If you're using Python, you really shouldn't be worrying about this sort of thing in the first place. Just build your data structure the way it best suits your needs, not the computer's.
This smacks of premature optimization, not performance improvement. Profile your code if something is actually bottlenecking, but until then, just let Python do what it does and focus on the actual programming task, and not the underlying mechanics.
"Simple" is generally better than "clever", especially if you have no tested reason to go beyond "simple". And anyway "Memory efficient" is an ambiguous term, and there are tradeoffs, when you consider persisting, serializing, cacheing, swapping, and a whole bunch of other stuff that someone else has already thought through so that in most cases you don't need to.
Think "Simplest way to handle it properly" optimize much later.
Premature optimization bla bla, don't do it bla bla.
I think you're mistaken about the power of two extra allocation does. I think its just a multiplier of two. x*2, not x^2.
I've seen this question a few times on various python mailing lists.
With regards to memory, here's a paraphrased version of one such discussion (the post in question wanted to store hundreds of millions integers):
A set() is more space efficient than a dict(), if you just want to test for membership
gmpy has a bitvector type class for storing dense sets of integers
Dicts are kept between 50% and 30% empty, and an entry is about ~12 bytes (though the true amount will vary by platform a bit).
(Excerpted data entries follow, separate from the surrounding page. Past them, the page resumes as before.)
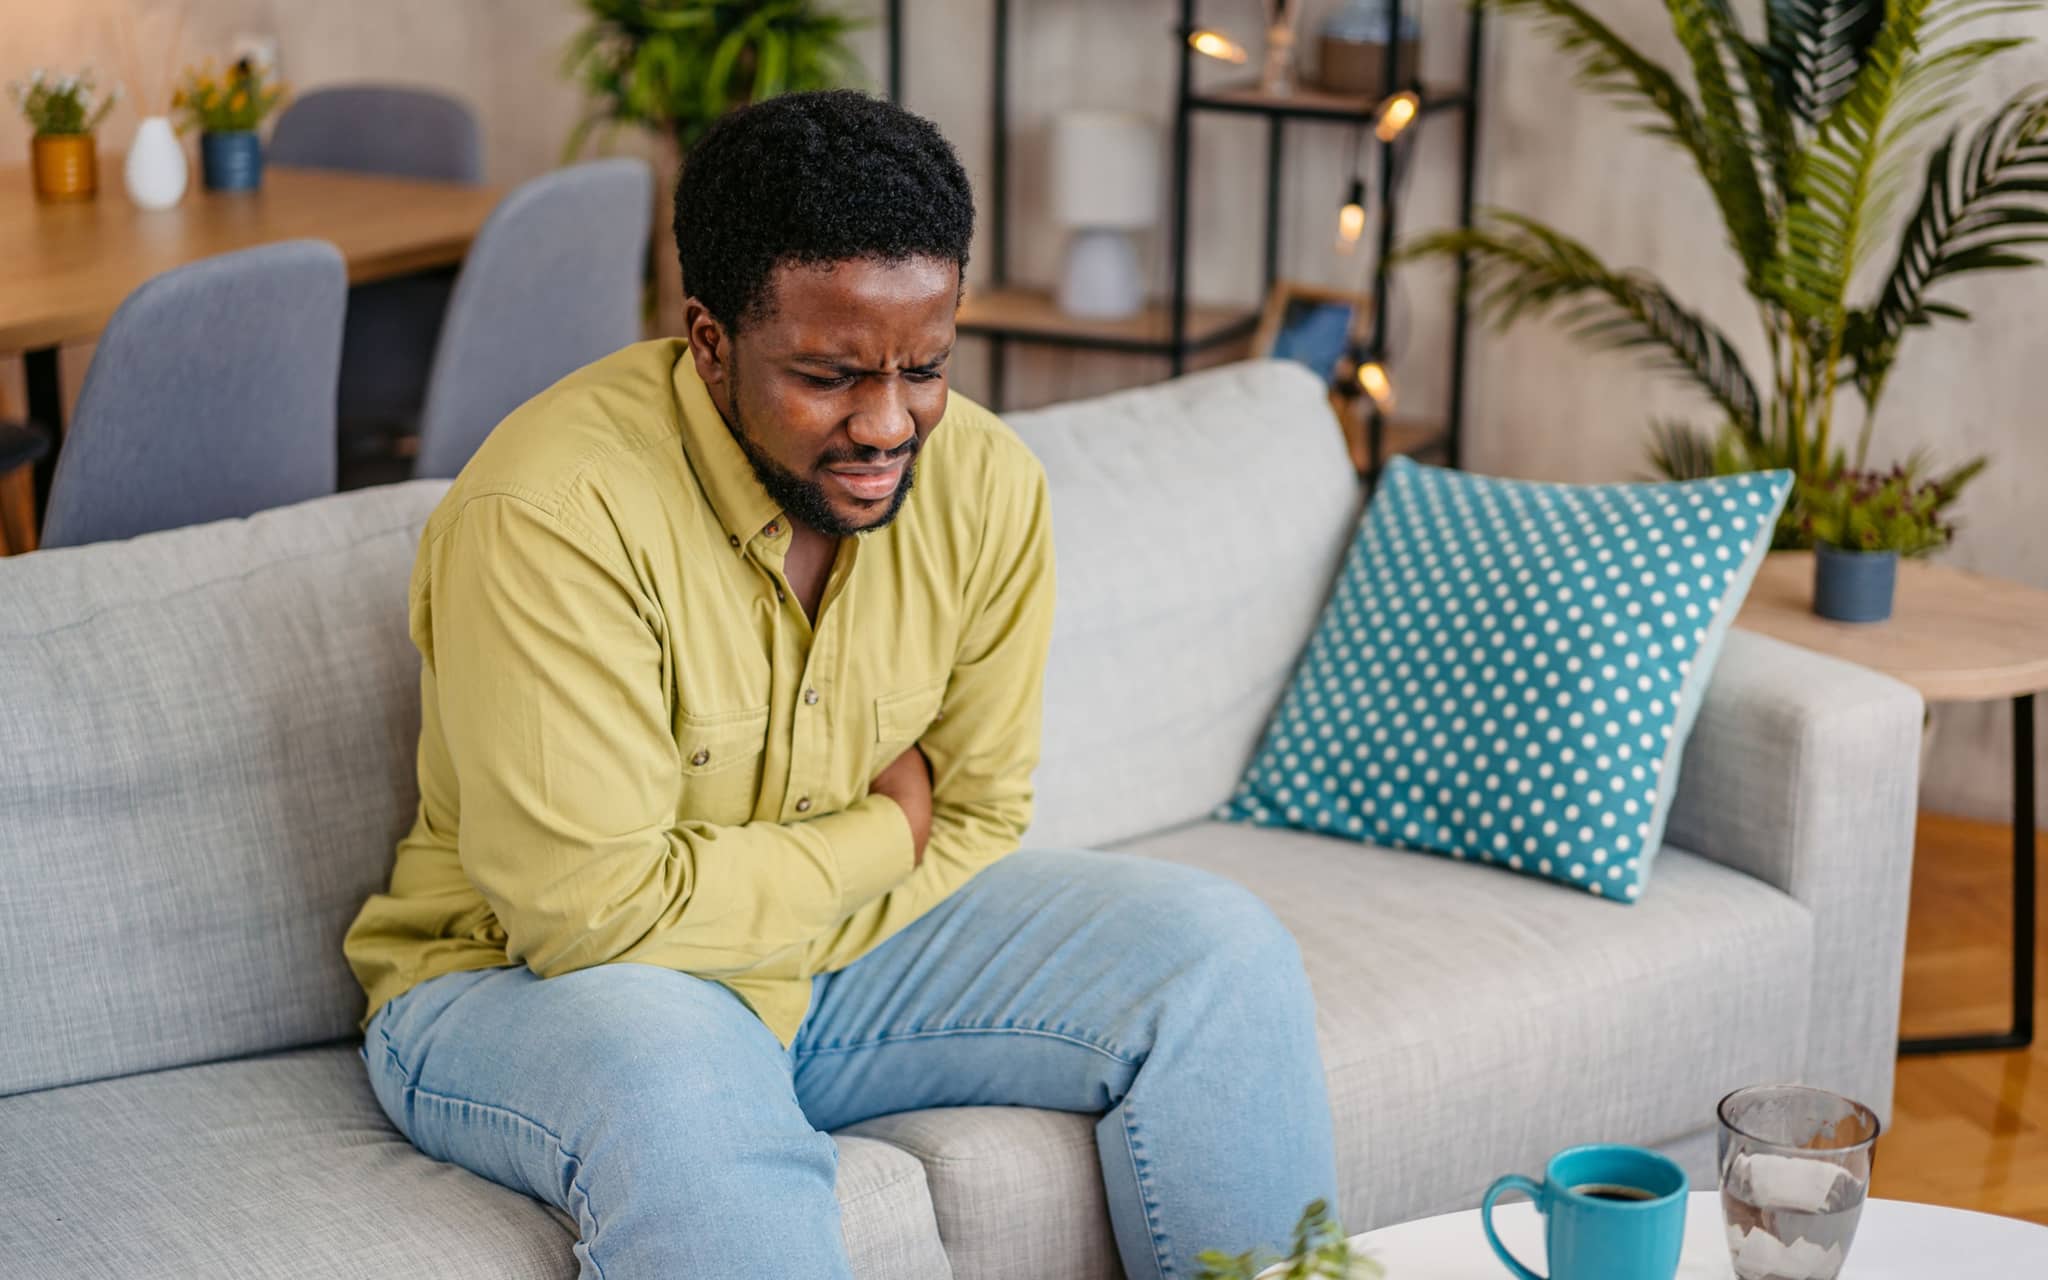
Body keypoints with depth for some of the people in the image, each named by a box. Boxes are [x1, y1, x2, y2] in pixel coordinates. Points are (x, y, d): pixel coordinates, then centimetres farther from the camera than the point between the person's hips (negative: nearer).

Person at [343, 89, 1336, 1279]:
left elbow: (975, 821, 0)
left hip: (852, 948, 6)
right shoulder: (553, 512, -26)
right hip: (535, 978, -6)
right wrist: (879, 834, -14)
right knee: (680, 1095, -41)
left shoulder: (988, 482, -7)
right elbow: (590, 906, -27)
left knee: (1223, 953, -7)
So, the fewer objects you have, the less memory you're going to be using, and the fewer lookups you're going to do (since you'll have to lookup in the index, then a second lookup in the actual value).
Like others, said, profile to see your bottlenecks. Keeping an membership set() and value dict() might be faster, but you'll be using more memory.
I'd also suggest reposting this to a python specific list, such as comp.lang.python, which is full of much more knowledgeable people than myself who would give you all sorts of useful information.
If your dictionary is so big that it does not fit into memory, you might want to have a look at ZODB, a very mature object database for Python.
The 'root' of the db has the same interface as a dictionary, and you don't need to load the whole data structure into memory at once e.g. you can iterate over only a portion of the structure by providing start and end keys.
It also provides transactions and versioning.
Honestly, you won't be able to tell the difference either way, in terms of either performance or memory usage. Unless you're dealing with tens of millions of items or more, the performance or memory impact is just noise.
From the way you worded your second sentence, it sounds like the one big dictionary is your first inclination, and matches more closely with the problem you're trying to solve. If that's true, go with that. What you'll find about Python is that the solutions that everyone considers 'right' nearly always turn out to be those that are as clear and simple as possible.
Often times, dictionaries of dictionaries are useful for other than performance reasons. ie, they allow you to store context information about the data without having extra fields on the objects themselves, and make querying subsets of the data faster.
In terms of memory usage, it would stand to reason that one large dictionary will use less ram than multiple smaller ones. Remember, if you're nesting dictionaries, each additional layer of nesting will roughly double the number of dictionaries you need to allocate.
In terms of query speed, multiple dicts will take longer due to the increased number of lookups required.
So I think the only way to answer this question is for you to profile your own code. However, my suggestion is to use the method that makes your code the cleanest and easiest to maintain. Of all the features of Python, dictionaries are probably the most heavily tweaked for optimal performance.